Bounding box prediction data
· · · · · · ·
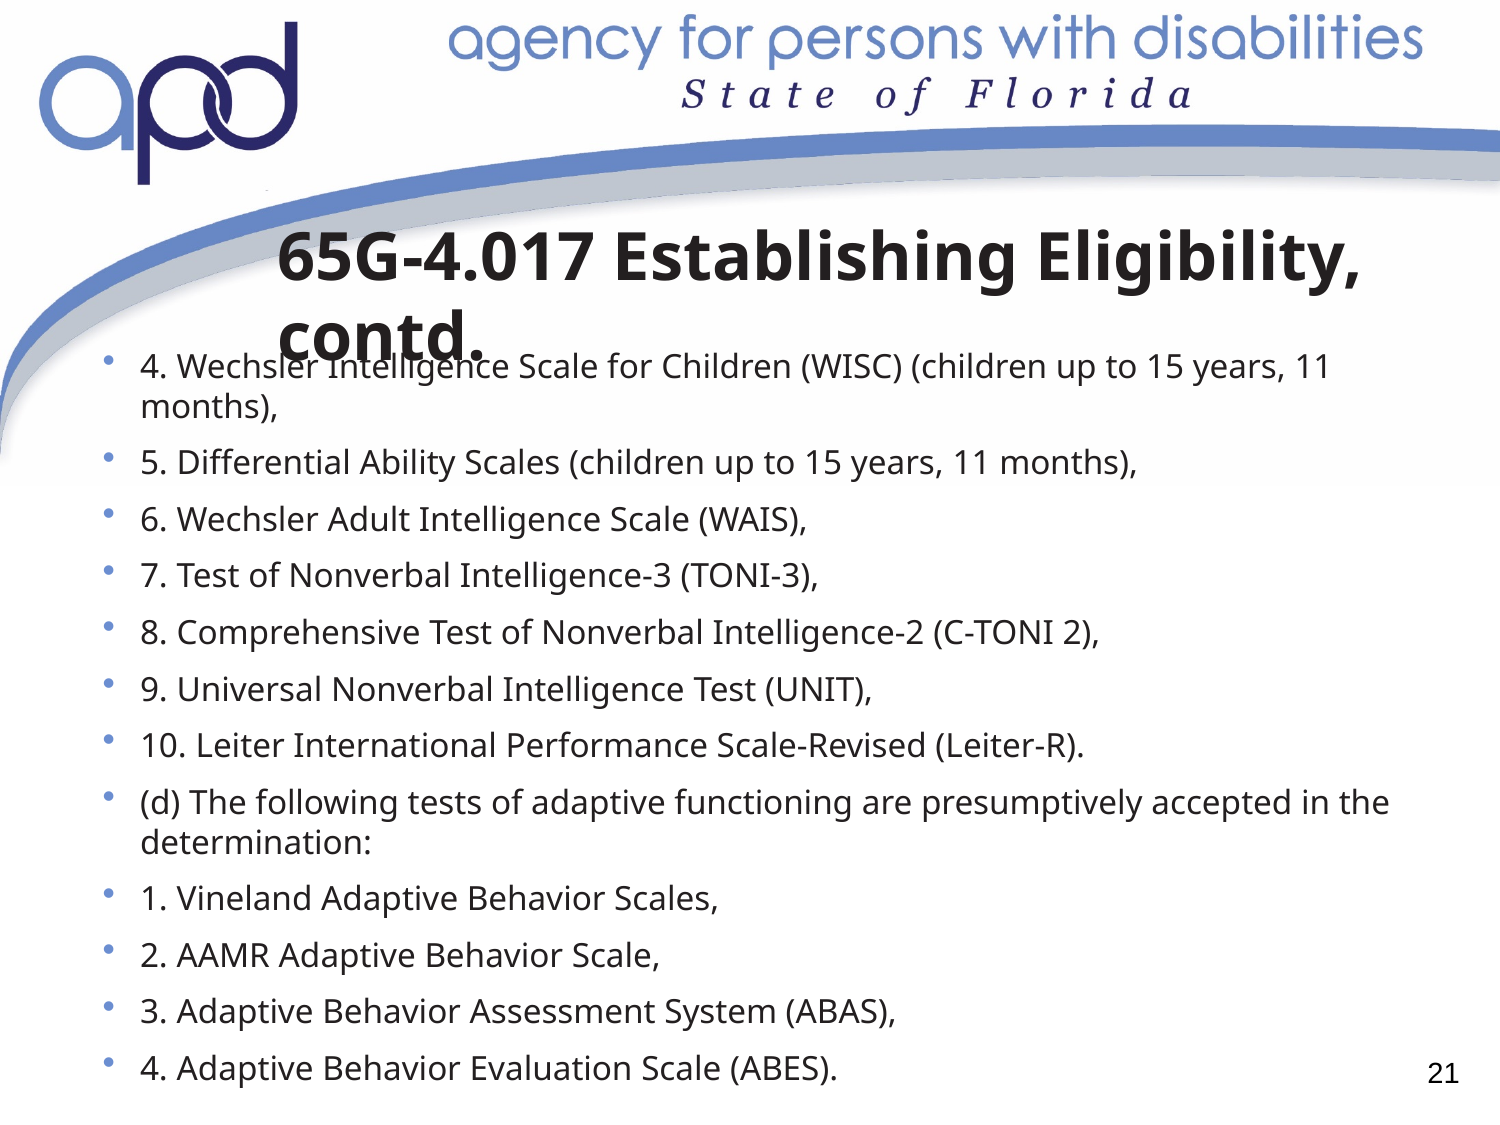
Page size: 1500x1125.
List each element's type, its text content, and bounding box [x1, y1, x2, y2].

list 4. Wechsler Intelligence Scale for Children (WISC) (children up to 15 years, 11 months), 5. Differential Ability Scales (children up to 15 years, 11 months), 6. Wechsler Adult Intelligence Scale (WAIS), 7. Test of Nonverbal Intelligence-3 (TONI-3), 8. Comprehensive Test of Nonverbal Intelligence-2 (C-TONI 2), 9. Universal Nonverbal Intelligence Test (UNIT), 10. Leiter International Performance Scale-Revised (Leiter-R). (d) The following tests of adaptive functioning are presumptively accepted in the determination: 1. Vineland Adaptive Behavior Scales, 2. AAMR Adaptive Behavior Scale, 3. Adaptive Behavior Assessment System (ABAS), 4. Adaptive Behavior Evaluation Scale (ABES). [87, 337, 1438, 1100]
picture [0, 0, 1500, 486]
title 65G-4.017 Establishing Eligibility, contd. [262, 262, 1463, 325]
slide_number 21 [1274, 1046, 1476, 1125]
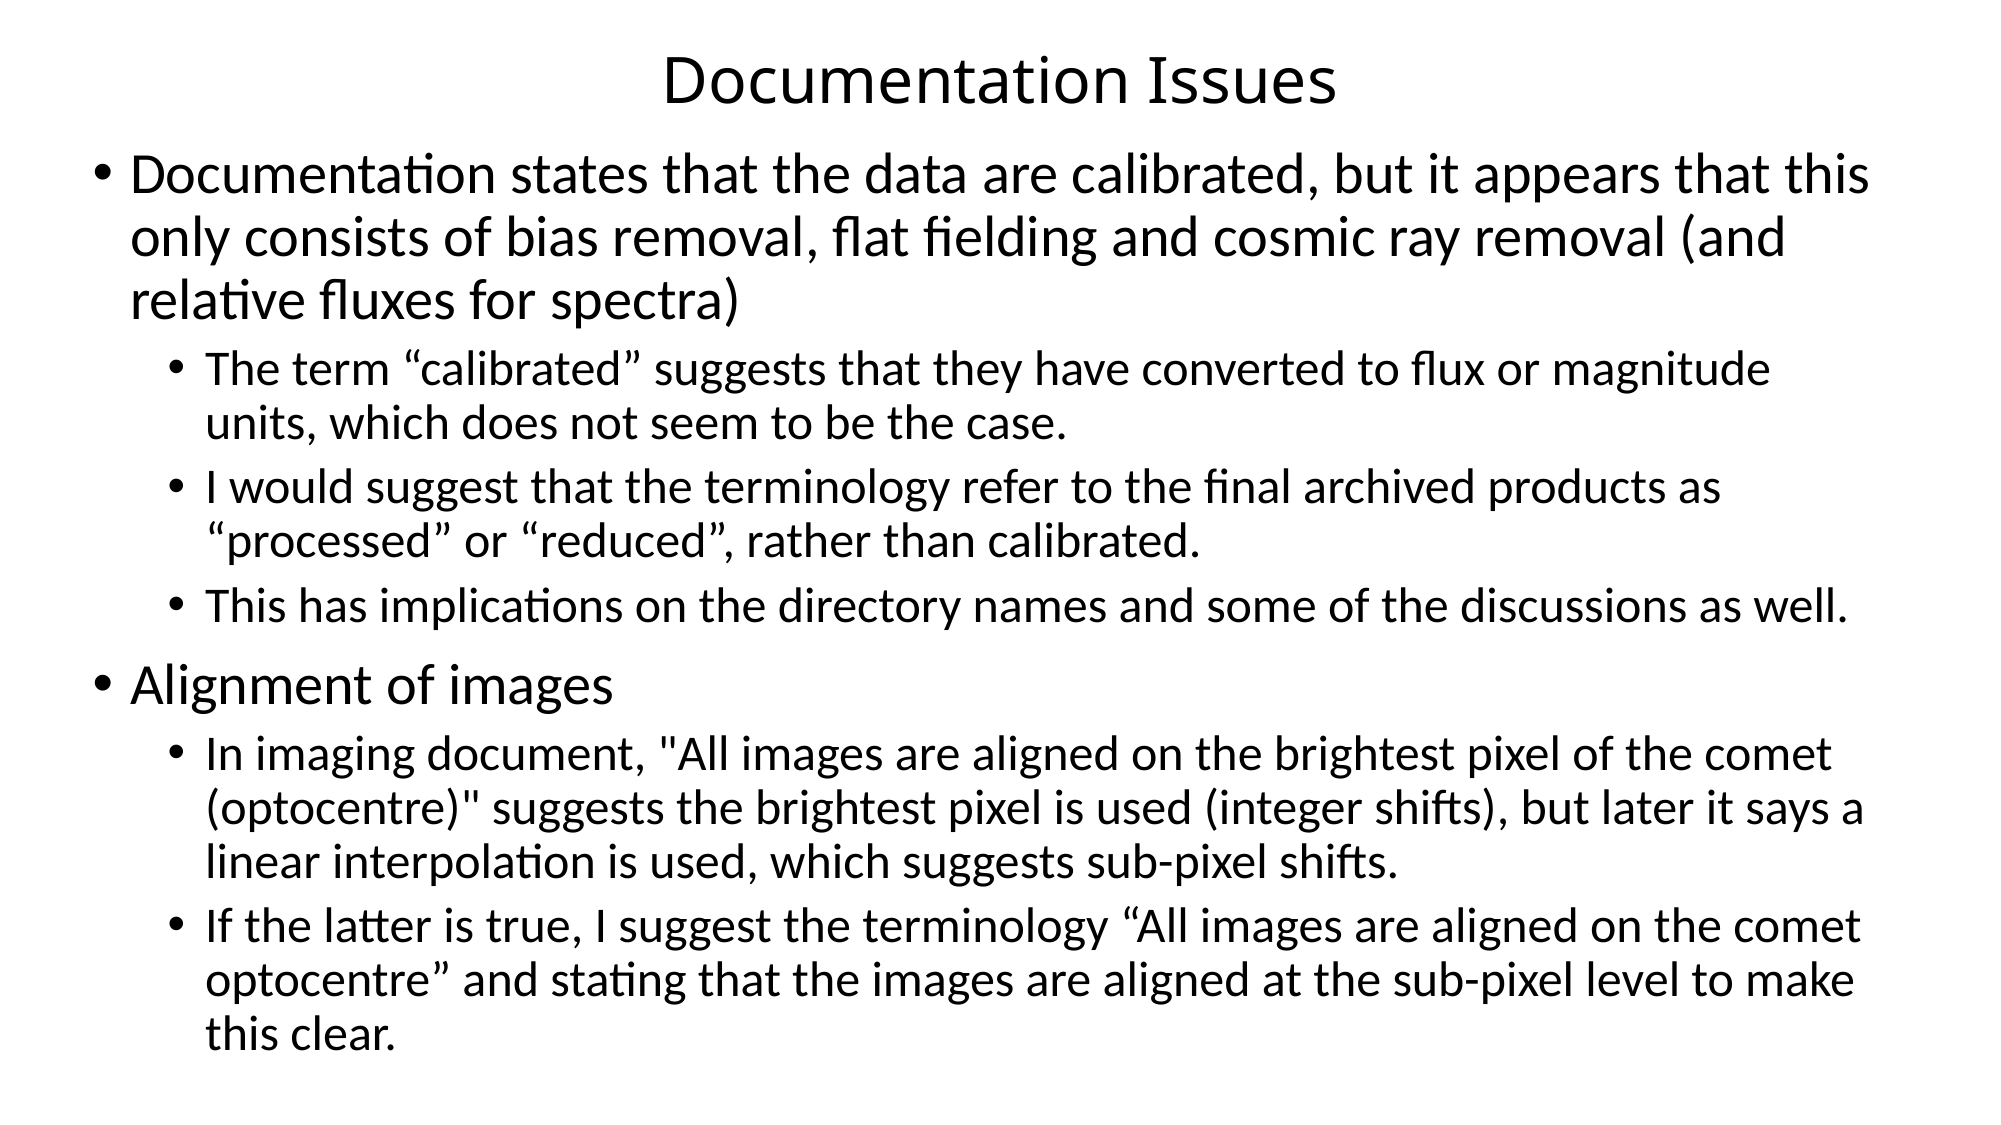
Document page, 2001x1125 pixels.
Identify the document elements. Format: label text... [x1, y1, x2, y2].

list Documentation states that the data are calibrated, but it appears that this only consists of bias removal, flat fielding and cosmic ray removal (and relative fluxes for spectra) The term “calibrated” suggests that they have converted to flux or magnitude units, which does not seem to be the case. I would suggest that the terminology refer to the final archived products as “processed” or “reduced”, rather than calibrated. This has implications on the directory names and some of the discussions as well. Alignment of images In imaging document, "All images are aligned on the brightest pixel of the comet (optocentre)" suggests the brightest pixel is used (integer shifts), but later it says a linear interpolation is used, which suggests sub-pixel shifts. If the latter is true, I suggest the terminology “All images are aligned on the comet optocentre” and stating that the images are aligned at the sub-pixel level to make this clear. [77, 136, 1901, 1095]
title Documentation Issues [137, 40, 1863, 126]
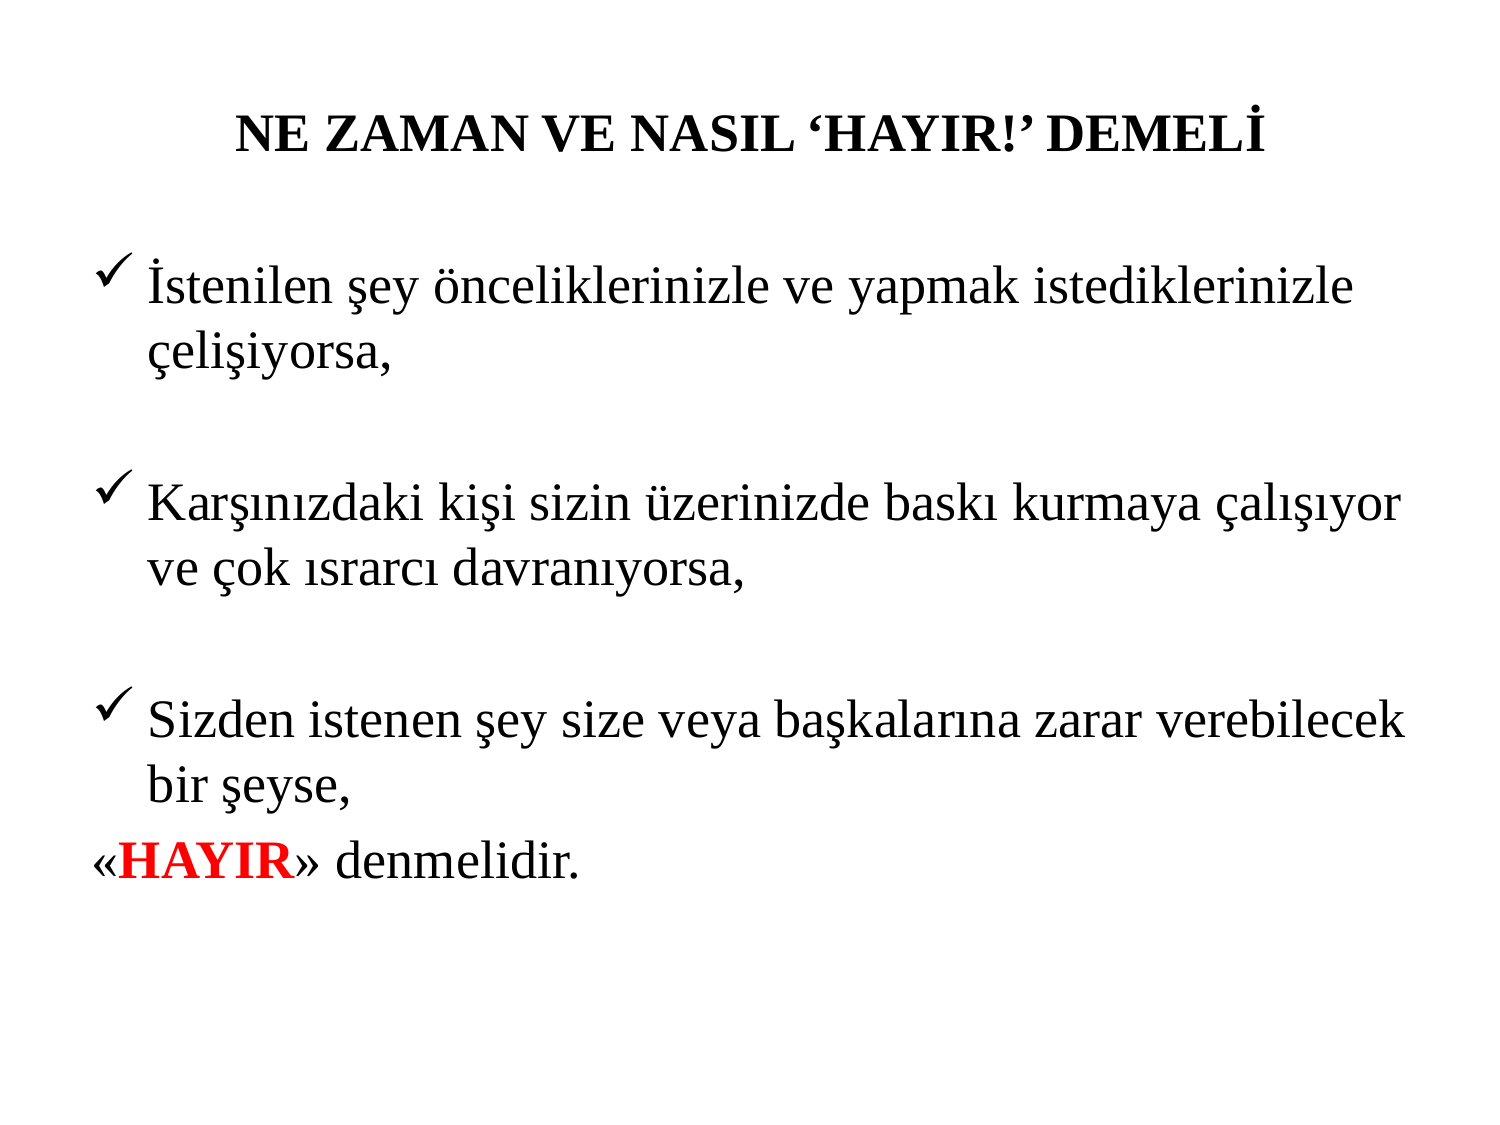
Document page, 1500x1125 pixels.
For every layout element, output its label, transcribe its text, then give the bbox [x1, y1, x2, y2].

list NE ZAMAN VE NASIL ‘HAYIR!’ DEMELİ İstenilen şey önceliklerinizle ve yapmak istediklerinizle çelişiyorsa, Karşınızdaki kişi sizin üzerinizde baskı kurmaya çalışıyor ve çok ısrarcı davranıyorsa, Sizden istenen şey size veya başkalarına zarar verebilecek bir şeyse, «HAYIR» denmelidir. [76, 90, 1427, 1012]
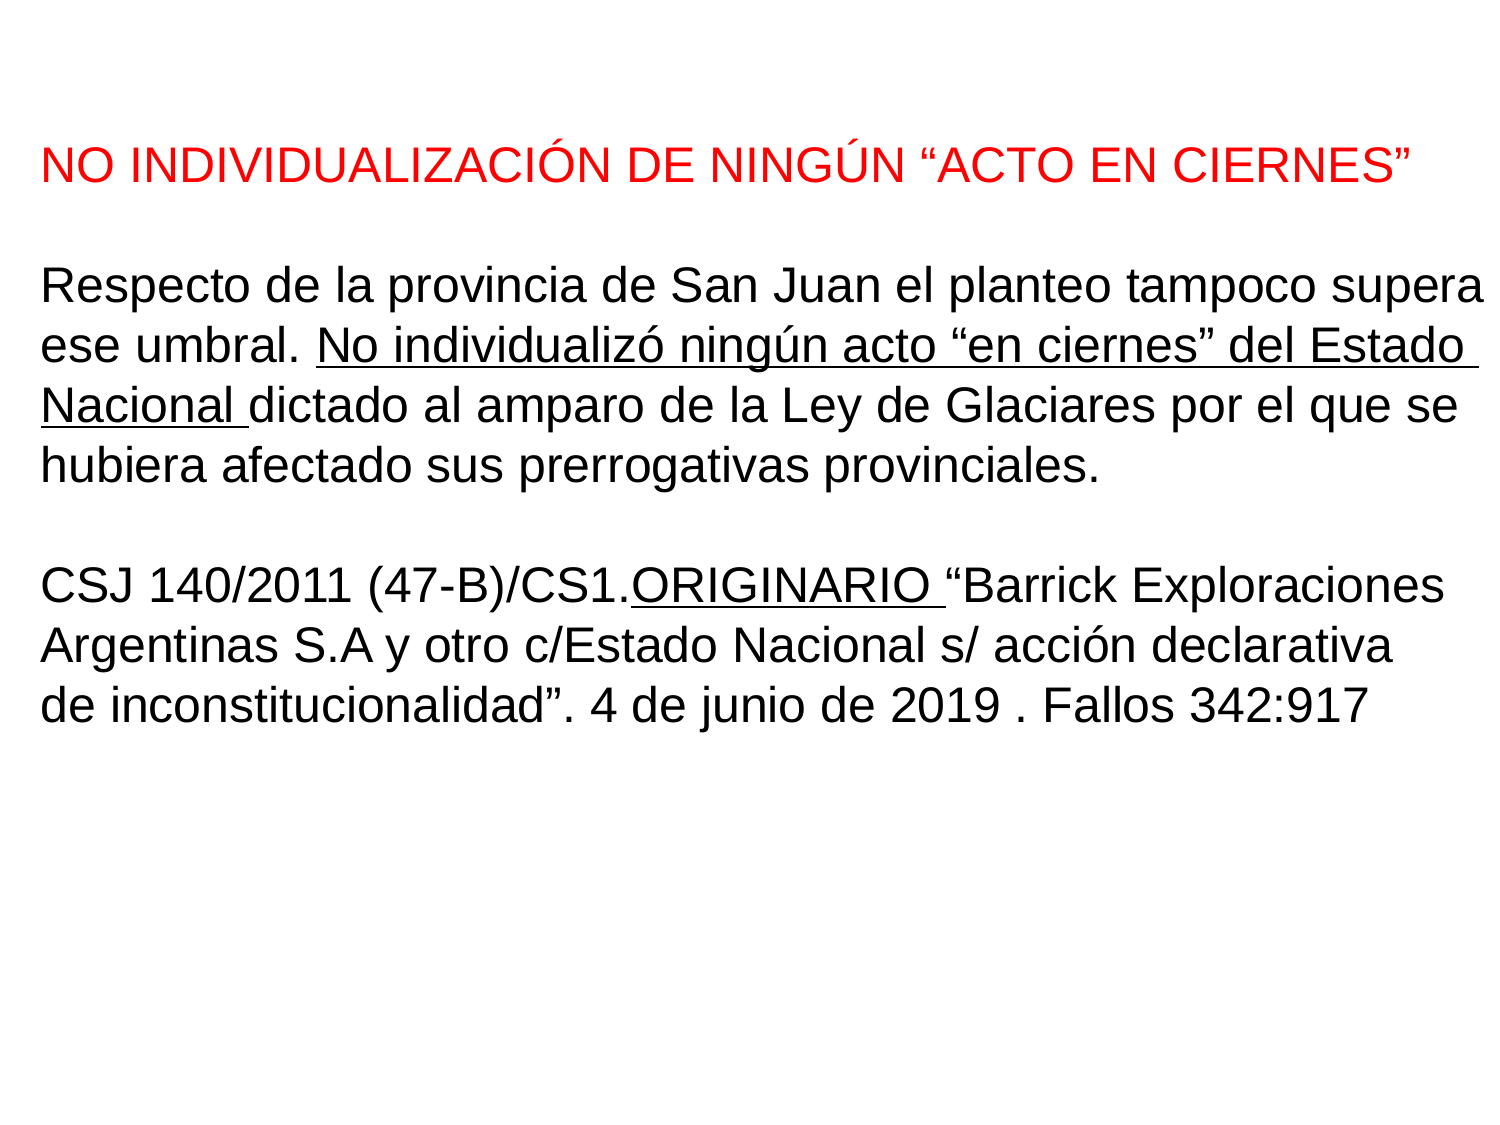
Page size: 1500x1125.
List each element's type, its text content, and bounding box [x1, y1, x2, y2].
· · · · · · ·
# WORK TASK
Throughout the records, the word "pixels" shows up on certain lines. Report how many lines, with only the number.

# SOLUTION
2